There is this basic theological belief that God is infinite and we are finite. God can do all and we cannot. God knows all and we do not. God is everywhere and we are not. In fact, we are very much here within our physical, emotional, and psychological limits.
But sometimes we forget. We forget that we’re finite beings with defined limits. We forget that we literally cannot do it all. Yet, we expect that we can and should. And there are times in our lives when we are even more limited than others.
We are limited when we are feeding a baby 8 hours a day.
We are limited when we’re sick.
We are limited when our kids get sick.
We are limited when we only get 5 hours of sleep a night.
We are limited when we’re pregnant.
We are limited when we’re human – which is all the time! Thankfully, we’re in good company with people like Elijah. Elijah who one day was used by God to display God’s power in fire and might and the next day was running for his life in great fear from the queen, Jezebel. Here’s his story:
3 Elijah was afraid and ran for his life. When he came to Beersheba in Judah, he left his servant there, 4 while he himself went a day’s journey into the wilderness. He came to a broom bush, sat down under it and prayed that he might die. “I have had enough, LORD,” he said. “Take my life; I am no better than my ancestors.” 5 Then he lay down under the bush and fell asleep.

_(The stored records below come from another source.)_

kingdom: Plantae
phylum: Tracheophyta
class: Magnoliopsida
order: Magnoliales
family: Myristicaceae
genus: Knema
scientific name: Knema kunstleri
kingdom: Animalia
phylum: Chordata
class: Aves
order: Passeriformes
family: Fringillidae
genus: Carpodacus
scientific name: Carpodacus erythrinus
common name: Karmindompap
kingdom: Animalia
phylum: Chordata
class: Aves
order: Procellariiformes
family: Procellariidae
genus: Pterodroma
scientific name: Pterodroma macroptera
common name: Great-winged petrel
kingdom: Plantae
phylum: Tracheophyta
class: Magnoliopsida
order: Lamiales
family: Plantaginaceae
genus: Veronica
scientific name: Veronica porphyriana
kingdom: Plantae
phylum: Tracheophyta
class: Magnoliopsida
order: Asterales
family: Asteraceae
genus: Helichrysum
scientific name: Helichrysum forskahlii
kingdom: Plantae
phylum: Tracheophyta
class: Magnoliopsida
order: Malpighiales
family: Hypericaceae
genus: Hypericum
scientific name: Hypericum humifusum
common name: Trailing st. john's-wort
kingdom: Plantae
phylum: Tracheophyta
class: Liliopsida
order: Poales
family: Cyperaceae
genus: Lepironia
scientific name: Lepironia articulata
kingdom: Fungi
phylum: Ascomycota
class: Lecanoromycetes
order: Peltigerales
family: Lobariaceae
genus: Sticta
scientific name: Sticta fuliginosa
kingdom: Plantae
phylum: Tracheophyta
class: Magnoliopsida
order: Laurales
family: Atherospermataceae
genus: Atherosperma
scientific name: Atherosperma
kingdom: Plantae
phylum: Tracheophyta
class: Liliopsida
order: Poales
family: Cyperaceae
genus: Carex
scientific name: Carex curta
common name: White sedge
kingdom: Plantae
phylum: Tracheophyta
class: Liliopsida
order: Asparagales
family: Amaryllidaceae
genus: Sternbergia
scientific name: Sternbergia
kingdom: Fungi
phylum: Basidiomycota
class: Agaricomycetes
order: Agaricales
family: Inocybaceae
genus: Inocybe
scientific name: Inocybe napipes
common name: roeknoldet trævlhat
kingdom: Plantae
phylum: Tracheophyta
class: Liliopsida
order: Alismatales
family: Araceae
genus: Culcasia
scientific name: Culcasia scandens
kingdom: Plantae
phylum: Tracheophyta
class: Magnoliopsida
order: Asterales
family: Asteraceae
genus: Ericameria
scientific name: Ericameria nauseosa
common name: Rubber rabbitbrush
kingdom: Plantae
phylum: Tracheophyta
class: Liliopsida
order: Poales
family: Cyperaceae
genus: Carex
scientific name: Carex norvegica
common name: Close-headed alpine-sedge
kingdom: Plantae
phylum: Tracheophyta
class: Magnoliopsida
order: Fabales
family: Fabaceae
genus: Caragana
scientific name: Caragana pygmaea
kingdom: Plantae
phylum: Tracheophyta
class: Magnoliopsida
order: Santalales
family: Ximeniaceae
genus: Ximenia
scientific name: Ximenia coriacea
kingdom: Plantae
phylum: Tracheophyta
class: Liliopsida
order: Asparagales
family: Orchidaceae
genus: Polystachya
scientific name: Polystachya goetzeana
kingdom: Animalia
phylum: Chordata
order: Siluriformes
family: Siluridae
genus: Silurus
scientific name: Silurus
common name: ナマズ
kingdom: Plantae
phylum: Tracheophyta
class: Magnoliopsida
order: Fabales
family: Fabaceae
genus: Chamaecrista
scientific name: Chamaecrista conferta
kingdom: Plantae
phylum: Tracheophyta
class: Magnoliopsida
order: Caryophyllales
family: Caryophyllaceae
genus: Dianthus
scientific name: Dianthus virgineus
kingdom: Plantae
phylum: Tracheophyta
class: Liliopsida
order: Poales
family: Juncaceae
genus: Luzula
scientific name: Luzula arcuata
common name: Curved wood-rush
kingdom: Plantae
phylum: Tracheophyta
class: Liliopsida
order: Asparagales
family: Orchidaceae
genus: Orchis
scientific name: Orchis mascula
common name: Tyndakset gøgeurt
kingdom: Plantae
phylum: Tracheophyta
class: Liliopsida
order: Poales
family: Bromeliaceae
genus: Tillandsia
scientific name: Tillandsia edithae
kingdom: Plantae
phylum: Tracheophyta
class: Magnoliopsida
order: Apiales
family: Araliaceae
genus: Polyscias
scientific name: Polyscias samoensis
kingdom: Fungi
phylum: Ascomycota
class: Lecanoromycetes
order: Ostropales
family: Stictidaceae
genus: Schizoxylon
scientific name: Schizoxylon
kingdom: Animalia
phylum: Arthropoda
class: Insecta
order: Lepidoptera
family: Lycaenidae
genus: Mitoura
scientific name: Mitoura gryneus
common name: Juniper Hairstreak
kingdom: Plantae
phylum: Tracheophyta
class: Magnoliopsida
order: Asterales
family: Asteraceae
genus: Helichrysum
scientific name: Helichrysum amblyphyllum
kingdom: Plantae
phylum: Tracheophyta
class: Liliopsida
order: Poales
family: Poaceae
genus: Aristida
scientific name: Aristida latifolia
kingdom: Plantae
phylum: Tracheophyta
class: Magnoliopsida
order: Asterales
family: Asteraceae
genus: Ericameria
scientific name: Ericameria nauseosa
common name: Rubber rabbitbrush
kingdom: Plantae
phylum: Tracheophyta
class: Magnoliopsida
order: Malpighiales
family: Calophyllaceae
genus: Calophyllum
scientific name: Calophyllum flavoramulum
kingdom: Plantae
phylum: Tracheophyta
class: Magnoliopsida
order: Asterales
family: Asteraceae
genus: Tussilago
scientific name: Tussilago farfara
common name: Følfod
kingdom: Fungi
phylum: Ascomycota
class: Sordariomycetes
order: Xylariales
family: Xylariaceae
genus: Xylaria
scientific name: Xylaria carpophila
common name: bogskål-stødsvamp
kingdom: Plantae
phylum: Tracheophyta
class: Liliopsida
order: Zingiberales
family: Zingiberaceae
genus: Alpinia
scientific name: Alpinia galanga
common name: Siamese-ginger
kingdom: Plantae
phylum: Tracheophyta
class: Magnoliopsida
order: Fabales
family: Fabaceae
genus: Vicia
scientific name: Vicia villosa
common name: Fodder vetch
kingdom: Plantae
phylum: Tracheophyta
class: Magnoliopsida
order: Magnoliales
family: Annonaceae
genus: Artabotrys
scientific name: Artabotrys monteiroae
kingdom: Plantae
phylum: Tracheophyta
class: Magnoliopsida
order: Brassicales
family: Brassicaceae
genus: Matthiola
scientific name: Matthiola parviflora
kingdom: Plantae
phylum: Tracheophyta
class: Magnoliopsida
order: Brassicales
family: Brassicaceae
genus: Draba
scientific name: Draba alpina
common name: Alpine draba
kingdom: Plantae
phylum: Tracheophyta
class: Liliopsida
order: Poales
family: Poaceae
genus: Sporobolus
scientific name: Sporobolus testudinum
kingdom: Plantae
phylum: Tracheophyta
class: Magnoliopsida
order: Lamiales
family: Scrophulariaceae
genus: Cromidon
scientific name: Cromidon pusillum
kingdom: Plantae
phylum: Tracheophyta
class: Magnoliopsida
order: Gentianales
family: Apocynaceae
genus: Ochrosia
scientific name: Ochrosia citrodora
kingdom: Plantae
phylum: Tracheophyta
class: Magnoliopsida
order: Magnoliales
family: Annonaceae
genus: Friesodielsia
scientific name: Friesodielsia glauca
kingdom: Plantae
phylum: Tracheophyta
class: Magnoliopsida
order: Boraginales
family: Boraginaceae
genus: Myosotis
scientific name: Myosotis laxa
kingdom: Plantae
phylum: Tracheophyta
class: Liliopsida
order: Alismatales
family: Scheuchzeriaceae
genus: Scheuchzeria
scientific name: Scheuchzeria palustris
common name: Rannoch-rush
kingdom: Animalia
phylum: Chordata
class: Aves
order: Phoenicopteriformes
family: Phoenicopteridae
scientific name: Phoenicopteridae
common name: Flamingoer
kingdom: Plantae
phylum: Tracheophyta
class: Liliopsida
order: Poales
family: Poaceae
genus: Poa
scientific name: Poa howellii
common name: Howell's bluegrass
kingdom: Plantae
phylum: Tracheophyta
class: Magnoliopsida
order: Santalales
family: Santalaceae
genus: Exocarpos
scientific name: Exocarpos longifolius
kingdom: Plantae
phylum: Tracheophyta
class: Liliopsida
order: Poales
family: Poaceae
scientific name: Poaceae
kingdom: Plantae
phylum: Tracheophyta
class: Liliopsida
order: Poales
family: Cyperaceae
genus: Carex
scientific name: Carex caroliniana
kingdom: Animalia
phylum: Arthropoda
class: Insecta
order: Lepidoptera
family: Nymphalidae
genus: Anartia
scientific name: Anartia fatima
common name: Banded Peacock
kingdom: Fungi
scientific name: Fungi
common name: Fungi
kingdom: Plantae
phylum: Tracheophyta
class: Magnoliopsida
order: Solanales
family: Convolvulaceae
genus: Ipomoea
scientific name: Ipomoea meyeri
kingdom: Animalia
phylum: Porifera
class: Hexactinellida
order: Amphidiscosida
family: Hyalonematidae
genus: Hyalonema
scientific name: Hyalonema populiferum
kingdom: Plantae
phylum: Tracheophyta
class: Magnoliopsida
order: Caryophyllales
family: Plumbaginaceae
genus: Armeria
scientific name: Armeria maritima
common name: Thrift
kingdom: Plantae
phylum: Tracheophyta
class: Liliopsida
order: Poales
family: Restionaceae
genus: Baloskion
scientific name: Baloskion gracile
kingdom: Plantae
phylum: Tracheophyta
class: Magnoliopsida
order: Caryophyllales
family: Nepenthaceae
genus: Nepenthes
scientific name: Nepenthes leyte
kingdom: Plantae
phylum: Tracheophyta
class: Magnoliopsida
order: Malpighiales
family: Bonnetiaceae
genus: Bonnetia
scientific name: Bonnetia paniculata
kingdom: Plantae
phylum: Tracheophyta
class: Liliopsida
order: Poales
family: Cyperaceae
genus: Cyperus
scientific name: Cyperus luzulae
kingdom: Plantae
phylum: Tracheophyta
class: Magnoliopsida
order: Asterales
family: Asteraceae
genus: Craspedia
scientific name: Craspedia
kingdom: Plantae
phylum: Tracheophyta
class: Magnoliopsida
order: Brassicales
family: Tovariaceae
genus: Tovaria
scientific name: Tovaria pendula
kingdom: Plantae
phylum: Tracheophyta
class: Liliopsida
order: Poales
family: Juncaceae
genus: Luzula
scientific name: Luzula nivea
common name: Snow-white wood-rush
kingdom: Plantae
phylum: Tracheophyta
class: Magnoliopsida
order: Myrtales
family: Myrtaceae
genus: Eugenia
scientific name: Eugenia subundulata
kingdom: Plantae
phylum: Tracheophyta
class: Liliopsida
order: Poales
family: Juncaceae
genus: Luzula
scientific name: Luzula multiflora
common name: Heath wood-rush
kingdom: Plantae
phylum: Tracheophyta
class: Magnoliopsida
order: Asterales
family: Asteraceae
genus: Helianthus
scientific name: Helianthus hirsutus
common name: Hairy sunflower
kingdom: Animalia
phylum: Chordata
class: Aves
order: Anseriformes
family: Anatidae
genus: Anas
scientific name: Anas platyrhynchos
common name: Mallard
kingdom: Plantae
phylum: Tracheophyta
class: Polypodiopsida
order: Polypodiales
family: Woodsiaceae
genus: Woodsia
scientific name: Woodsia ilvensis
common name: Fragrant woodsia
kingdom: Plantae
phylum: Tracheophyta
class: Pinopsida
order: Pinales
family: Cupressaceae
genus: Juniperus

All at once an angel touched him and said, “Get up and eat.” 6 He looked around, and there by his head was some bread baked over hot coals, and a jar of water. He ate and drank and then lay down again.
7 The angel of the LORD came back a second time and touched him and said, “Get up and eat, for the journey is too much for you.” So he got up and ate and drank. Strengthened by the food, he traveled forty days and forty nights…
The Angel of the LORD in Scripture is believed to be a manifestation of God Himself. Some believe it is Jesus pre-virgin-birth. Whatever the case, God Himself visits Elijah in the midst of his fear and exhaustion and cares for His physical needs with food and deep sleep. Why? Because it was all too much for Elijah to handle on his own.
I see great mercy in God’s care for Elijah. Elijah, in one sense, has completely given up. He has run away from the work God had for Him out of fear. He has asked God to take his life, desiring death over life.
And what does God say to Him in return?
Get up and eat, for the journey is too much for you.
Not, “Pull yourself together!”
Not, “Shame on you for running.”
Not even, “You can do it.”
Instead, God acknowledges Elijah’s limitations and weakness and shows him compassion, caring for his needs. Get up and eat, for the journey is too much for you. God gave Elijah exactly what he needed, nourishing food for his body and a supernatural sleep that refreshed and strengthened him.
Here’s what I’m thinking, we all have those days, right? Those days when our weaknesses and limitations are more apparent to us than our strengths and abilities. What do we do on those days? Do we try to pull ourselves up by our boot straps and continue on in our exhaustion? Do we lie down and quit in depression and hopelessness? Or do we cry out to God, the one who knows that we are but dust, the one who created us and knows we are not infinitely capable of doing anything alone. The One who says, Get up and eat. The journey is too much for you. Strengthening us with rest and nourishment.
And do we listen to Him? Do we take care of ourselves in our limitations? Do we listen to our bodies that tell us to just stop working so hard and to rest in God’s care? Do we depend on Him to strengthen us, turning to Him each day for our needs?
I have recently begun to do these things. Instead of working at 150% strength every moment of ever day, I have slowed down to about 90%. Instead of worrying about my plans for the future, I am practicing being thankful for God’s provision today. And let me tell you, the strangest most wonderful thing has happened, by honoring my weakness I feel stronger.
What about you? How can you honor your limitations, loving yourself in the midst of them?
“My grace is all you need. My power works best in weakness.”